Since the bank was founded in 1988, it has specialized in loans to small business start-ups. When Thom Anstadt showed up on First Capitol's doorstep with a proposal for his Colorgraphics Inc., a high-quality color printing firm, he had been turned down for a loan by countless banks. The reason: According to Anstadt's own proposal, Colorgraphics would lose money for at least one-and-a-half years because of its high start-up costs. Most scoffed. It was a loan, some bankers said, that the SBA would never guarantee.

But First Capitol did. The now-profitable printing firm has 22 employees and $2 million in yearly revenues. It not only has met every loan payment, but it has borrowed three additional times to expand. Anstadt's story is typical of First Capitol. York, according to a top city official, is having "a small-business renaissance because of that bank." How does First Capitol do it? By counting on character.

Unlike other banks, First Capitol doesn't get Washington to guarantee its loans. At other banks, if the small business fails, most of the lost money is reimbursed by government. These banks make money just by making loans. First Capitol only makes money if the start-ups succeed. And First Capitol has found the best way to determine if a business will succeed is to evaluate the owner's honor. While his competitors talk about the "two C's" of lending (credit and collateral), Capello has added another: "The first 'C' is character."

To this end, Tom Sauer, the bank's chief loan officer, personally reviews each application. He and his staff spend hours talking with each applicant about their business. He even meets with their families to make sure they'll have the necessary emotional support.

Most important, Sauer was not trained as a banker. Before coming to First Capitol, he had managed a local munitions factory. Although Sauer modestly says his background ensures he "won't bump into the machines" when he tours businesses, it also means he understands them. "The other [banks] I applied to just looked at my numbers," says a local grocer who got a loan from First Capitol. "That doesn't tell them much. [Sauer] would smell the fruit to make sure it was fresh. He walked the aisles. He knows what I'm about."

Ultimately, each loan applicant also meets with Capello. First Capitol has found that by letting even the smallest applicants meet with the bank's president strengthens their commitment to meeting the payments.

It works. Since March 1994, more than three-fourths of the bank's loans have gone to small businesses. In that same period, the bank's stock has risen more than 60 percent. And, the trend is upward: Profits in the third quarter were the best ever -- 48 percent better than 1995.

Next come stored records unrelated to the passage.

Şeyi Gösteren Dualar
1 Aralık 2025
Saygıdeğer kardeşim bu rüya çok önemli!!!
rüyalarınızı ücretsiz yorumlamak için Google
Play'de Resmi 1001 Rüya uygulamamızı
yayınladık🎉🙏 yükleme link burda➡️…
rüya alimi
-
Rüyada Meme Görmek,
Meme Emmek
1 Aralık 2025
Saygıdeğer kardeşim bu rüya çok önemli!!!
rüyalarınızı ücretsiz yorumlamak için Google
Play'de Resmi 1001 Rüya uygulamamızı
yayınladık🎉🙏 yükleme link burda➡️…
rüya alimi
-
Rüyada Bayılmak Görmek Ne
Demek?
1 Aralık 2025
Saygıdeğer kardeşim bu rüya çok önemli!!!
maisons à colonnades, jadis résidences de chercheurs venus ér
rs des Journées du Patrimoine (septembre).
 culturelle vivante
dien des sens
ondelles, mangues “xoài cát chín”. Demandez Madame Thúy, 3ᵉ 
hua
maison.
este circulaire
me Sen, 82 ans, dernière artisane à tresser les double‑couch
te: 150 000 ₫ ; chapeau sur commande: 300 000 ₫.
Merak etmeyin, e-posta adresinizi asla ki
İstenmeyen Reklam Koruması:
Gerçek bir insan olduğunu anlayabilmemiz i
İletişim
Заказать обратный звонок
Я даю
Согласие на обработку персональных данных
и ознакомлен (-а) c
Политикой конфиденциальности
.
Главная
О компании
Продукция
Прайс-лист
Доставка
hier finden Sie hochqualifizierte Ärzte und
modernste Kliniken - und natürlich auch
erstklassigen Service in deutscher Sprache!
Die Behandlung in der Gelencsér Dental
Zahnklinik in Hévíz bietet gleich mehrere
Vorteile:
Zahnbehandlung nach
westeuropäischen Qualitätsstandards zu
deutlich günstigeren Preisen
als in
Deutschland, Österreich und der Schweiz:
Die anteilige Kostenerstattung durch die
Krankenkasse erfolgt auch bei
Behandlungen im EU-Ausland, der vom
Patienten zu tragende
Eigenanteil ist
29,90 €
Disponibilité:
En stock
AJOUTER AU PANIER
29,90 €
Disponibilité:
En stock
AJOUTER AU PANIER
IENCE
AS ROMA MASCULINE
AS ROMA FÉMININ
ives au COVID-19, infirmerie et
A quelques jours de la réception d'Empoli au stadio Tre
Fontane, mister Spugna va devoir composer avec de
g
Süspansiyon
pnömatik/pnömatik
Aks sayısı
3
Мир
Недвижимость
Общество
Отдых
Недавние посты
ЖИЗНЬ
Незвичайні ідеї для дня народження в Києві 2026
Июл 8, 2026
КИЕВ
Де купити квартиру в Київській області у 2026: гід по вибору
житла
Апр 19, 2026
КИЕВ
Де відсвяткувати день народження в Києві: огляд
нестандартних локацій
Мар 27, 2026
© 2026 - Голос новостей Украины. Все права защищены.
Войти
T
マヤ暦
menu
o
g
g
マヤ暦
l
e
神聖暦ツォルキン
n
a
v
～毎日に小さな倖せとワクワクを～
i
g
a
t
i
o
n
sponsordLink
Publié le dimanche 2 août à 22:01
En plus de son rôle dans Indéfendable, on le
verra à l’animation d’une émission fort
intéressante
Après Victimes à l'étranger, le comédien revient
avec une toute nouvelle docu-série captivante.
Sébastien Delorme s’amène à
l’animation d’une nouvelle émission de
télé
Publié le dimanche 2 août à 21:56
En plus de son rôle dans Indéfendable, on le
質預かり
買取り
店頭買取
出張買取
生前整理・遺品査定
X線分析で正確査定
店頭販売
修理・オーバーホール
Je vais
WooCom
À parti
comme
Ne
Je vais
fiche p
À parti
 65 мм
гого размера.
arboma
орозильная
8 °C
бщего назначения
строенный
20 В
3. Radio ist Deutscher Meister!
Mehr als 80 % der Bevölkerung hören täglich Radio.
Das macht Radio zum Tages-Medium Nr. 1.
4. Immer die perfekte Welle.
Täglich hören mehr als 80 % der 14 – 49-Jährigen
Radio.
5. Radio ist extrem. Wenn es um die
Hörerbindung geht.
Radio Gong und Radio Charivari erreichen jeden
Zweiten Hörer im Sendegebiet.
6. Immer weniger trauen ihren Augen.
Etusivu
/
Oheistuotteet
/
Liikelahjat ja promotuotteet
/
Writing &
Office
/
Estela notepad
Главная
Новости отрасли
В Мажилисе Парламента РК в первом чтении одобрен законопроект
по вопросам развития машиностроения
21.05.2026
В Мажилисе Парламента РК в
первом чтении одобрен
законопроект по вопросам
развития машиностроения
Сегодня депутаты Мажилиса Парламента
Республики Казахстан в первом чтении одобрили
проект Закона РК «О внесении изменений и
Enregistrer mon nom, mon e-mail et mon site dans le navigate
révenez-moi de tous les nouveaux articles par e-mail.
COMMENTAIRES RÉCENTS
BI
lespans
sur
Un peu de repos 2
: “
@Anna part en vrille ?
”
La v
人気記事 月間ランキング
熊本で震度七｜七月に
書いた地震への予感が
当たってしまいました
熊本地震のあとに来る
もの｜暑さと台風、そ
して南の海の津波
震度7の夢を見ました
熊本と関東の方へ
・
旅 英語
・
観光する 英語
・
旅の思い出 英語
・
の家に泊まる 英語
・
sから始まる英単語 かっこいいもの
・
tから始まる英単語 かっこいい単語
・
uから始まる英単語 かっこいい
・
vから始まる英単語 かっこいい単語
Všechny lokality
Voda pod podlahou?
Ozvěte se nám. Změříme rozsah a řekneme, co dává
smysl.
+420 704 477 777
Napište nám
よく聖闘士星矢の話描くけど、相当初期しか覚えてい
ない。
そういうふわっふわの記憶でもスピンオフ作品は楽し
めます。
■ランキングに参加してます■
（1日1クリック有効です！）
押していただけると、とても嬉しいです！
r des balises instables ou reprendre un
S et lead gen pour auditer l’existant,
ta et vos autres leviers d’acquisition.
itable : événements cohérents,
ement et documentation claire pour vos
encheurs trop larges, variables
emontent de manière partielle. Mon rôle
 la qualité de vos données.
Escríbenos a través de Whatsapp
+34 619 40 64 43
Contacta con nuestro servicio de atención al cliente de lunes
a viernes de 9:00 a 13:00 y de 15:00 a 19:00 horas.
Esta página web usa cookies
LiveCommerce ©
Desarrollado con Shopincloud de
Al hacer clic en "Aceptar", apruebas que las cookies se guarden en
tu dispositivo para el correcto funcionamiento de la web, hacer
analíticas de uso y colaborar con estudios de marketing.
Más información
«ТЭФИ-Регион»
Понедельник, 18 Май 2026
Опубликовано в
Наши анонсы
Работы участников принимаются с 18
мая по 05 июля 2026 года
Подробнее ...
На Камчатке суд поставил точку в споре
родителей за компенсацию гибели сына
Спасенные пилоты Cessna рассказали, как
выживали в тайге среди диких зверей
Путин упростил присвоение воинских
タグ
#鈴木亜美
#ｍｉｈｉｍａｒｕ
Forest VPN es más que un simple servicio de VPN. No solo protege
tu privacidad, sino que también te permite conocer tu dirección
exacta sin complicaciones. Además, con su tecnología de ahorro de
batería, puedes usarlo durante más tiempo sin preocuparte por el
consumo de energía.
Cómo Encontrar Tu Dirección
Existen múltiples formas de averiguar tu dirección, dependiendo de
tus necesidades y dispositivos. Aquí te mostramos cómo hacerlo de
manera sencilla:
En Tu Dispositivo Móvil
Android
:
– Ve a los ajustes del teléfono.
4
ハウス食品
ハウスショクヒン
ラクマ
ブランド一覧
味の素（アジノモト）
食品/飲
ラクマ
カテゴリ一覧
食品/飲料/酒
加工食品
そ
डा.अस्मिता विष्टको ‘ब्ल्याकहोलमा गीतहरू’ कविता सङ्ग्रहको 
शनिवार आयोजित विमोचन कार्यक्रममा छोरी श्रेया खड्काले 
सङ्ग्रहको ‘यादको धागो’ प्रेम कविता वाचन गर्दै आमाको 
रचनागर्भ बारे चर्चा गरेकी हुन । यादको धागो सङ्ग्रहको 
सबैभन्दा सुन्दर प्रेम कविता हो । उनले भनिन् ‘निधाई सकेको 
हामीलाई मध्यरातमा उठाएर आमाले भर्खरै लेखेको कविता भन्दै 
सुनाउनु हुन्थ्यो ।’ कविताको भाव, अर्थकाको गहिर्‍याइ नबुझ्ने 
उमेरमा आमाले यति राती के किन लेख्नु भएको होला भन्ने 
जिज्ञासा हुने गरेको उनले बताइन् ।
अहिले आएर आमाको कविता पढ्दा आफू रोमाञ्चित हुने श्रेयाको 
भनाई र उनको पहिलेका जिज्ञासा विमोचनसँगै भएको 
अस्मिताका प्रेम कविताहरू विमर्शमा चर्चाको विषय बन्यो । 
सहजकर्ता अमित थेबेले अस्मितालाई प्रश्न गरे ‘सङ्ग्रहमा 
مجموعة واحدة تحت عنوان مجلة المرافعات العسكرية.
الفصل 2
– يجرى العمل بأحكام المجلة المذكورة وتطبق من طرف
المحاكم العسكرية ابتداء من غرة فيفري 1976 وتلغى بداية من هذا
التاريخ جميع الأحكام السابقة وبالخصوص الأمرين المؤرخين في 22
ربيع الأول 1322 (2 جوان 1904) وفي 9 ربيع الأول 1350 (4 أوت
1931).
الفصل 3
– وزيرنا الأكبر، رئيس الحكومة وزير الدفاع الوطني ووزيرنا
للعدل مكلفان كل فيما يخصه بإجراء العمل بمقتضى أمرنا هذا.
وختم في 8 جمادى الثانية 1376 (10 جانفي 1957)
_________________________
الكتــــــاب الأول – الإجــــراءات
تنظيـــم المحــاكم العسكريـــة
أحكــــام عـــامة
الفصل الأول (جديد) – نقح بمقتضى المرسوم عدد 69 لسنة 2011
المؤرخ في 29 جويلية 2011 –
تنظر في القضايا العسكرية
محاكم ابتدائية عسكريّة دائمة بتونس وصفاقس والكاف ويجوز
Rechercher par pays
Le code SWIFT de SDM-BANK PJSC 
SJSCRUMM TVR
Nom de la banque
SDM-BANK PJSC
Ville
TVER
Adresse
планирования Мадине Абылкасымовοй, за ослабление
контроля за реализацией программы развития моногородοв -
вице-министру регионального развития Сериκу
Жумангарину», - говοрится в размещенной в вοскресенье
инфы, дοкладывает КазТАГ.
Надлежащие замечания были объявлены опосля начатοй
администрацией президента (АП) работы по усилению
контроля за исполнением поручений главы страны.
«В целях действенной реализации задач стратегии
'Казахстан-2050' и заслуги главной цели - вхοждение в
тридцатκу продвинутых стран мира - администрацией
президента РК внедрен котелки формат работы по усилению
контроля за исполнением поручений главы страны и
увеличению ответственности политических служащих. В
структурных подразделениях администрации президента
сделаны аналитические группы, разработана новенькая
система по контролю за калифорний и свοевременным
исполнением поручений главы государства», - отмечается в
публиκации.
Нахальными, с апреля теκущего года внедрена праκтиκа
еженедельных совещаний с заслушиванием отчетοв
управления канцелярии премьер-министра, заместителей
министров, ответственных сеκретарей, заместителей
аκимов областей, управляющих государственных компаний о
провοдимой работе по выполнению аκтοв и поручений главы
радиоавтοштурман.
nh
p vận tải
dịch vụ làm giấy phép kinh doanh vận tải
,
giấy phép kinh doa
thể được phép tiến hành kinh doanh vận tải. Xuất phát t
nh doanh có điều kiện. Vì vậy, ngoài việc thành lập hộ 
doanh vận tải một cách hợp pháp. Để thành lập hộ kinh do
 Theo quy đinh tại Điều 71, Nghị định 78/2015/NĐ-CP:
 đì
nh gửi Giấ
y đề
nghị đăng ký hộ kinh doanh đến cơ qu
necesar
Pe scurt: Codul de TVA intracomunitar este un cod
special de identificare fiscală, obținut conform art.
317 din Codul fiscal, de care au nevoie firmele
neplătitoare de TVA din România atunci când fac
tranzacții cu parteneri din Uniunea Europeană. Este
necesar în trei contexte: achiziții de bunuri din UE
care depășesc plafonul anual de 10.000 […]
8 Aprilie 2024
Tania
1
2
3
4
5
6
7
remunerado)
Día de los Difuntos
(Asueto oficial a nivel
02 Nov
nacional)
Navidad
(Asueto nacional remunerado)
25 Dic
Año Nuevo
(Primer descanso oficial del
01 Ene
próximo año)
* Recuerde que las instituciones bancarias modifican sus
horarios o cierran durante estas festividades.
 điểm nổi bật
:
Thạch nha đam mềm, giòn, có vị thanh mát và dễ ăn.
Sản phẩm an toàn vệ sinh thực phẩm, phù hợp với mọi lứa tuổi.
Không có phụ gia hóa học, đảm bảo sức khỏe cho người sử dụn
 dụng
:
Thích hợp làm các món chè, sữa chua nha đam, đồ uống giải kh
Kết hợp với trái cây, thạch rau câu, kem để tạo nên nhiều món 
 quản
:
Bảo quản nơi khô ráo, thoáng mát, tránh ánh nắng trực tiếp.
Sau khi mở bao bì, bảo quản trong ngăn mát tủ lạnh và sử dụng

First Capitol thrives, not in spite of their SBA-free policy, but because of it. The rigidity, paperwork and snail's pace of SBA's textbook loans often invite failure in the real world. At First Capitol, flexibility and emphasis on character rather than business experience pays off. Even President Clinton has conceded that the SBA is holding small business back. Small businesses, he said, needed less paperwork and less regulation to thrive.

Banks like First Capitol prove small businesses can get what they need, without the SBA's help, in the private sector.

This essay by Stephen Glass is adapted from his article in the current issue of the Heritage Foundation's magazine Policy Review: The Journal of American Citizenship.